Friday, May 7, 2010

Lentil-Rice Pilaf and Vegetable Stew

Good morning (and good rainy morning, if you're in the Twin Cities).

If you're feeling chilly and want some cozy comfort food, this will do the trick. Both recipes are easy to prepare and delicious (and can be made simultaneously). I (Emily) am not feeling very wordy at the moment (rain makes me sleepy), so I think I'll just start typing up the recipes now. As usual, feel free to change up the veggies and proportions. Enjoy, all!

Lentil-Rice Pilaf
  • 1/2 cup lentils, rinsed
  • 2 TBS oil (olive or canola) or butter
  • 1-2 minced cloves garlic
  • 1/2 tsp. cumin seeds (or you can sub some ground cumin, but the seeds are great)
  • 1 cup brown rice
  • 2 cups veggie broth (or water, if you don't have any)
  • salt and pepper to taste
  • Heat the butter or oil in a medium pot over low heat
  • Add the cumin seeds, turning the heat up briefly, and sizzle until they blacken (about a minute).
  • Turn back down to low and add the garlic, cooking for a minute more
  • Add the lentils and rice and stir until coated
  • Still in the broth and the salt and pepper, bring to a boil, cover, and cook as you would rice until all the water is absorbed. (I forgot to take a picture.

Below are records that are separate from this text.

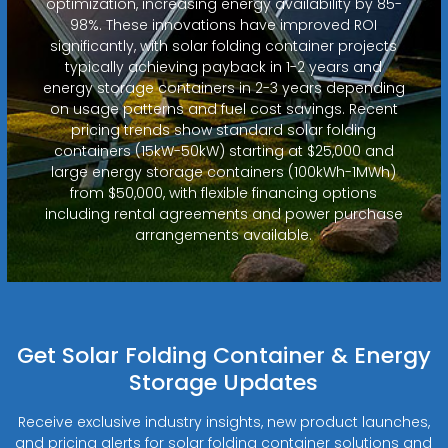
optimization, increasing energy availability by 85-
98%. These innovations have improved ROI
significantly, with solar folding container projects
typically achieving payback in 1-2 years and
energy storage containers in 2-3 years depending
on usage patterns and fuel cost savings. Recent
pricing trends show standard solar folding
containers (15kW-50kW) starting at $25,000 and
large energy storage containers (100kWh-1MWh)
from $50,000, with flexible financing options
including rental agreements and power purchase
arrangements available.
Get Solar Folding Container & Energy
Storage Updates
Receive exclusive industry insights, new product launches,
and pricing alerts for solar folding container solutions and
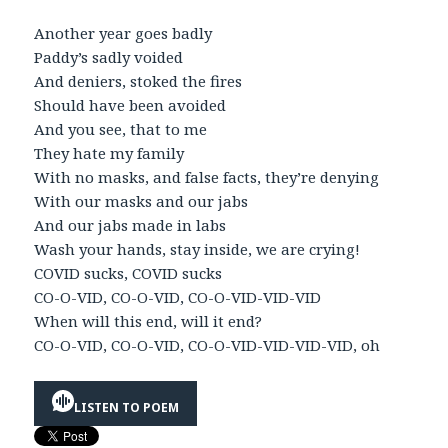
Another year goes badly
Paddy’s sadly voided
And deniers, stoked the fires
Should have been avoided
And you see, that to me
They hate my family
With no masks, and false facts, they’re denying
With our masks and our jabs
And our jabs made in labs
Wash your hands, stay inside, we are crying!
COVID sucks, COVID sucks
CO-O-VID, CO-O-VID, CO-O-VID-VID-VID
When will this end, will it end?
CO-O-VID, CO-O-VID, CO-O-VID-VID-VID-VID, oh
LISTEN TO POEM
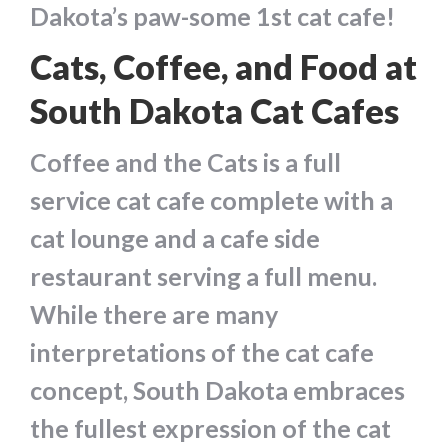
Dakota’s paw-some 1st cat cafe!
Cats, Coffee, and Food at
South Dakota Cat Cafes
Coffee and the Cats is a full
service cat cafe complete with a
cat lounge and a cafe side
restaurant serving a full menu.
While there are many
interpretations of the cat cafe
concept, South Dakota embraces
the fullest expression of the cat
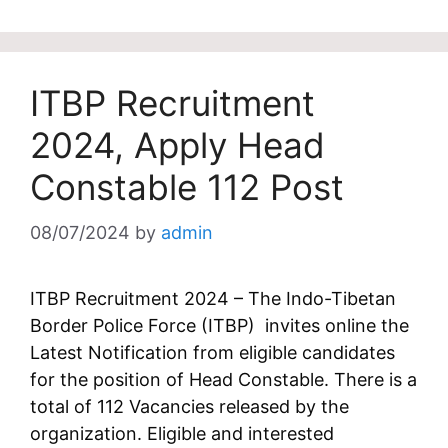
ITBP Recruitment
2024, Apply Head
Constable 112 Post
08/07/2024
by
admin
ITBP Recruitment 2024 – The Indo-Tibetan
Border Police Force (ITBP) invites online the
Latest Notification from eligible candidates
for the position of Head Constable. There is a
total of 112 Vacancies released by the
organization. Eligible and interested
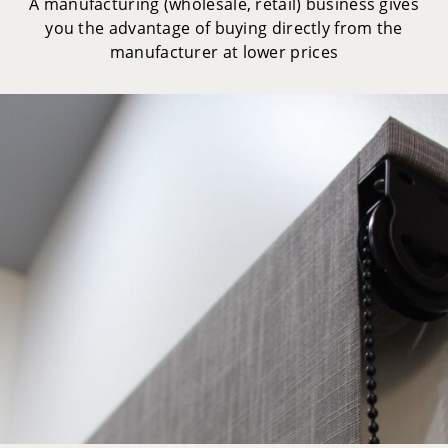
A manufacturing (wholesale, retail) business gives
you the advantage of buying directly from the
manufacturer at lower prices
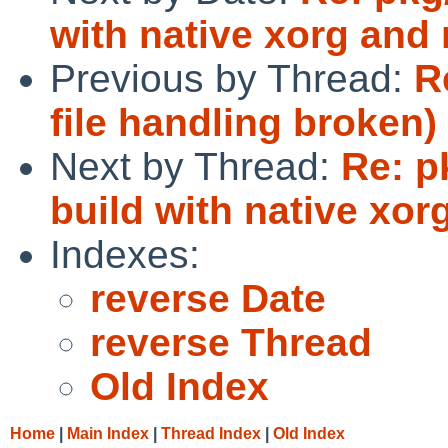
with native xorg and 
Previous by Thread:
R
file handling broken)
Next by Thread:
Re: p
build with native xor
Indexes:
reverse Date
reverse Thread
Old Index
Home
|
Main Index
|
Thread Index
|
Old Index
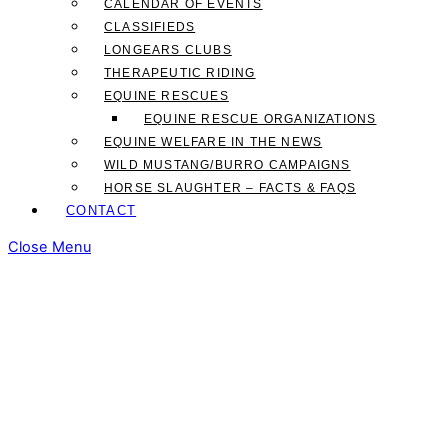
CALENDAR OF EVENTS
CLASSIFIEDS
LONGEARS CLUBS
THERAPEUTIC RIDING
EQUINE RESCUES
EQUINE RESCUE ORGANIZATIONS
EQUINE WELFARE IN THE NEWS
WILD MUSTANG/BURRO CAMPAIGNS
HORSE SLAUGHTER – FACTS & FAQS
CONTACT
Close Menu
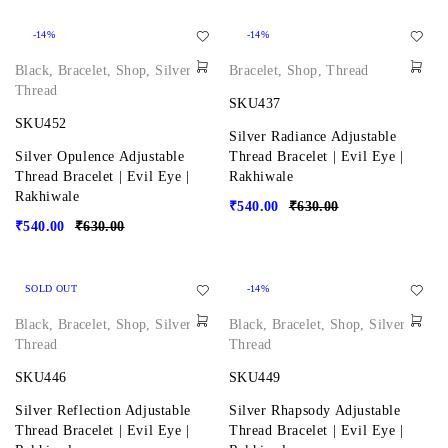
-14%
-14%
Black
,
Bracelet
,
Shop
,
Silver
,
Bracelet
,
Shop
,
Thread
Thread
SKU437
SKU452
Silver Radiance Adjustable
Silver Opulence Adjustable
Thread Bracelet | Evil Eye |
Thread Bracelet | Evil Eye |
Rakhiwale
Rakhiwale
₹
540.00
₹
630.00
₹
540.00
₹
630.00
SOLD OUT
-14%
Black
,
Bracelet
,
Shop
,
Silver
,
Black
,
Bracelet
,
Shop
,
Silver
,
Thread
Thread
SKU446
SKU449
Silver Reflection Adjustable
Silver Rhapsody Adjustable
Thread Bracelet | Evil Eye |
Thread Bracelet | Evil Eye |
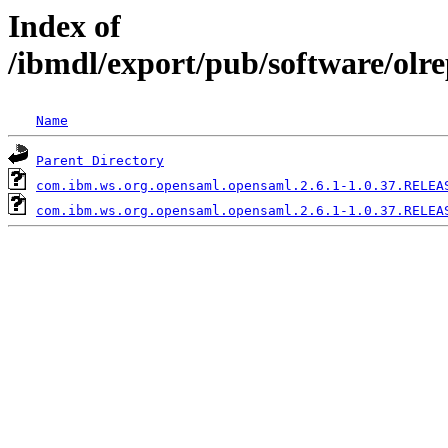
Index of
/ibmdl/export/pub/software/olr
Name
Parent Directory
com.ibm.ws.org.opensaml.opensaml.2.6.1-1.0.37.RELEA
com.ibm.ws.org.opensaml.opensaml.2.6.1-1.0.37.RELEA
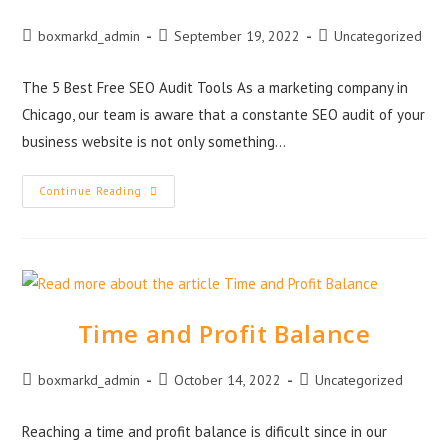
boxmarkd_admin
September 19, 2022
Uncategorized
The 5 Best Free SEO Audit Tools As a marketing company in
Chicago, our team is aware that a constante SEO audit of your
business website is not only something…
Continue Reading
Time and Profit Balance
boxmarkd_admin
October 14, 2022
Uncategorized
Reaching a time and profit balance is dificult since in our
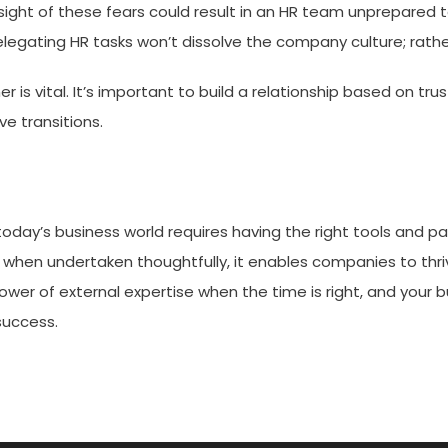
g sight of these fears could result in an HR team unprepared
legating HR tasks won’t dissolve the company culture; rather,
er is vital. It’s important to build a relationship based on t
ve transitions.
today’s business world requires having the right tools and par
ut when undertaken thoughtfully, it enables companies to thri
wer of external expertise when the time is right, and your b
success.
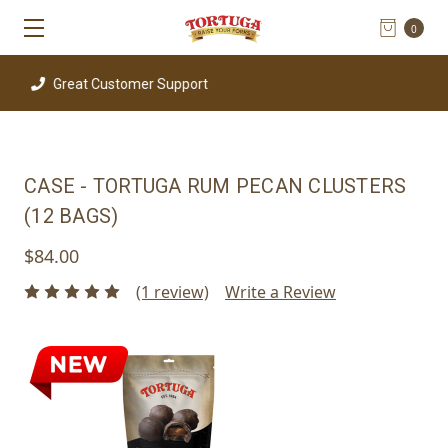
0
Great Customer Support
CASE - TORTUGA RUM PECAN CLUSTERS
(12 BAGS)
$84.00
(1 review)
Write a Review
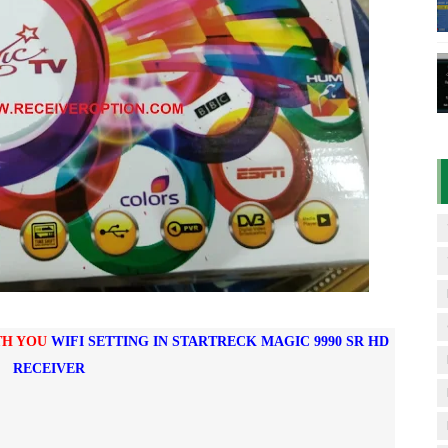
D RECEIVER ORIGINAL FLASH FILE
7 07 01 BOARD TYPE HD RECEIVER ORIGINAL FLASH FILE
& 1506HV 4MB HD RECEIVER NEW SOFTWARE WITH DOUBLE 
& 1506HV 4MB GPRS NASHARE OPTION SOFTWARE – 15 AUG
iFi PTV Sports OK Software (BISS Key Add with 0 Button)
TH YOU
WIFI SETTING IN STARTRECK MAGIC 9990 SR HD
RECEIVER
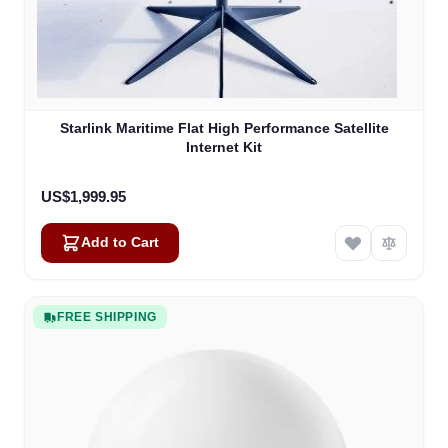
Starlink Maritime Flat High Performance Satellite
Internet Kit
US$1,999.95
Add to Cart
FREE SHIPPING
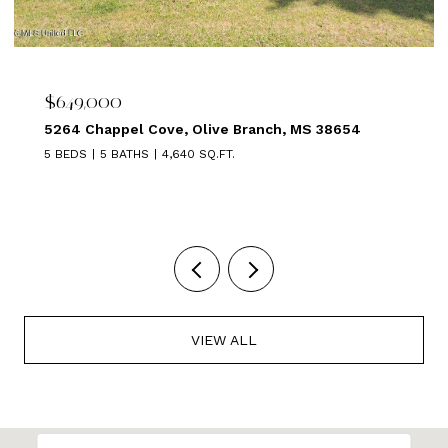
$639,000
1875 ALMADALE FARMS PKY, Collierville, TN 38017
5 BEDS
3 BATHS
3,449 SQ.FT.
VIEW ALL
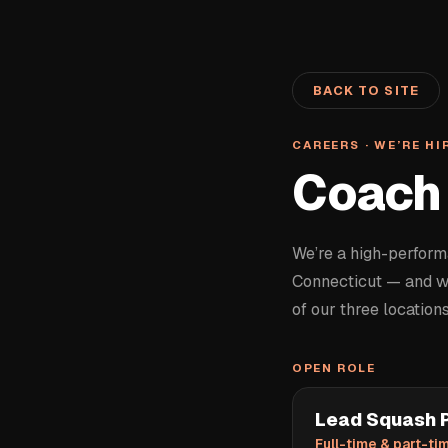
BACK TO SITE
CAREERS · WE’RE HI
Coach 
We’re a high-perfor
Connecticut — and we
of our three locations
OPEN ROLE
Lead Squash P
Full-time & part-tim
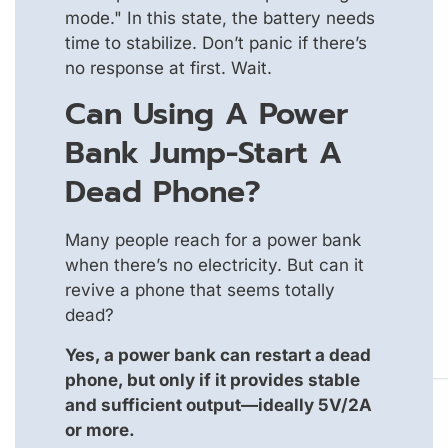
mode." In this state, the battery needs
time to stabilize. Don’t panic if there’s
no response at first. Wait.
Can Using A Power
Bank Jump-Start A
Dead Phone?
Many people reach for a power bank
when there’s no electricity. But can it
revive a phone that seems totally
dead?
Yes, a power bank can restart a dead
phone, but only if it provides stable
and sufficient output—ideally 5V/2A
or more.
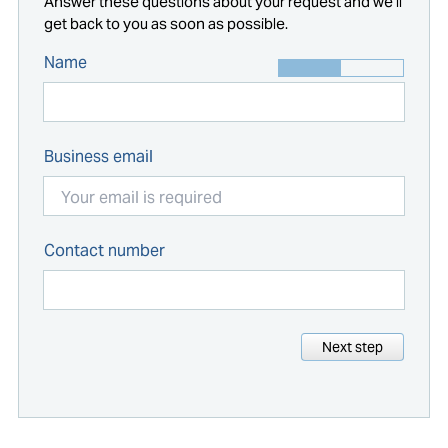
Answer these questions about your request and we'll
get back to you as soon as possible.
Name
Business email
Contact number
Next step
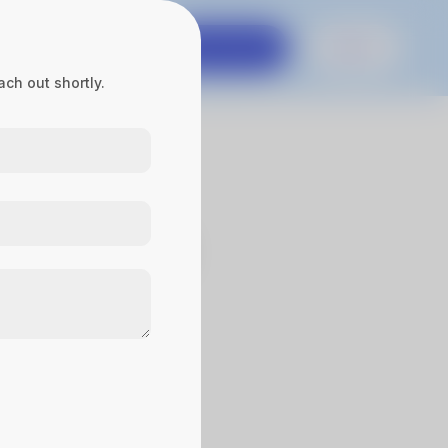
es
Contact Us
Get in touch
Sign In
ch out shortly.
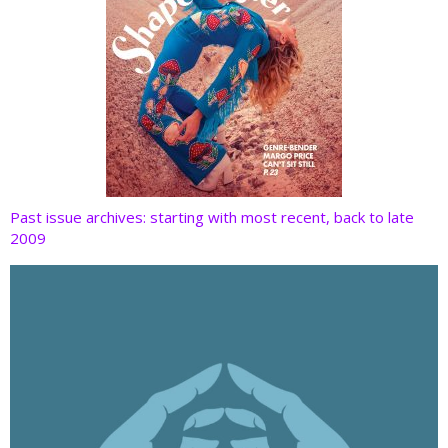
Past issue archives: starting with most recent, back to late
2009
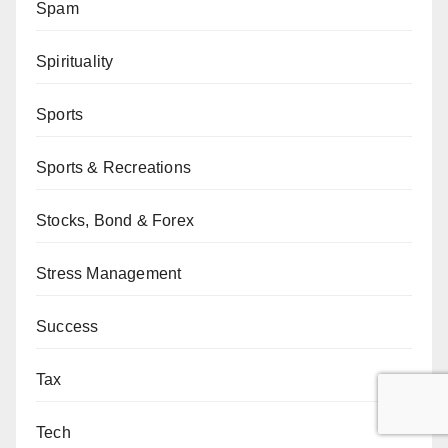
Spam
Spirituality
Sports
Sports & Recreations
Stocks, Bond & Forex
Stress Management
Success
Tax
Tech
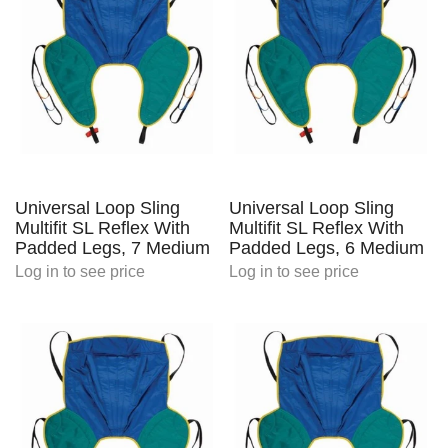
Universal Loop Sling
Universal Loop Sling
Multifit SL Reflex With
Multifit SL Reflex With
Padded Legs, 7 Medium
Padded Legs, 6 Medium
Log in
to see price
Log in
to see price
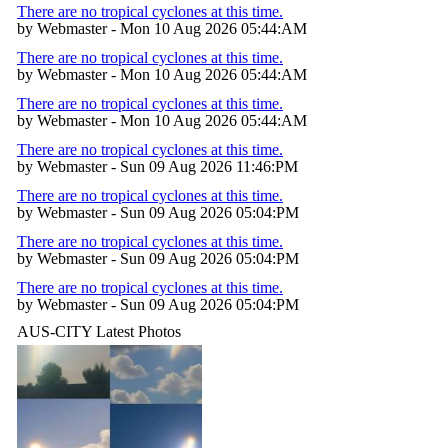
There are no tropical cyclones at this time.
by Webmaster - Mon 10 Aug 2026 05:44:AM
There are no tropical cyclones at this time.
by Webmaster - Mon 10 Aug 2026 05:44:AM
There are no tropical cyclones at this time.
by Webmaster - Mon 10 Aug 2026 05:44:AM
There are no tropical cyclones at this time.
by Webmaster - Sun 09 Aug 2026 11:46:PM
There are no tropical cyclones at this time.
by Webmaster - Sun 09 Aug 2026 05:04:PM
There are no tropical cyclones at this time.
by Webmaster - Sun 09 Aug 2026 05:04:PM
There are no tropical cyclones at this time.
by Webmaster - Sun 09 Aug 2026 05:04:PM
AUS-CITY Latest Photos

Sorry!)
Vegetable Stew
  • oil for the pan
  • one medium onion, diced (I used half a red and half a white because that's what we had, but use whatever you like)
  • one large carrot, chopped
  • one 15 oz. can chickpeas (or the equivalent amount of dried chickpeas, soaked overnight)
  • half of a large eggplant, or a whole small eggplant, sliced into rounds and then chopped
  • a handful or two of frozen peas
  • one handful parsley, chopped
  • 1 cup veggie broth
  • 1 TBS tomato paste
  • 1 clove garlic, sliced thinly or minced
  • a pinch of hyssop (can be omitted if you don't have any)
  • dash cinnamon
  • dash lemon juice
  • 1 TBS butter, to thicken
  • salt and pepper to taste
  • chopped almonds, to garnish
  • Prep the eggplant: Stewing the eggplant along with everything else would likely work, but I find baked eggplant to be less chancy. So chop as directed (or however you like, really) and place on an oiled baking tray. Turn the eggplant pieces to coat in the oil and sprinkle with salt and pepper. Broil for a minute or two a side, until nicely browned. Watch them very carefully or you will have a load of pitch-black charred eggplant on your hands.
  • Oil a medium-large skillet and heat.
  • Add the onion and cook over medium-low heat for a few minutes until softened before adding the carrot and turning up to medium.
  • When the carrots are getting soft, add the parsley and chickpeas, along with the garlic. Stir for a moment, then add the broth. Allow to simmer for a few minutes, adding the tomato paste and other spices.
  • After a few minutes, stir in the peas. As the stew bubbles and the broth is absorbed, gradually stir in little pieces of butter to thicken. When the stew is bubbly and gooey but not exactly soupy, it's done!
Scoop some pilaf into a plate or bowl and top with stew. Garnish with almonds and serve warm. Mmm-mmm.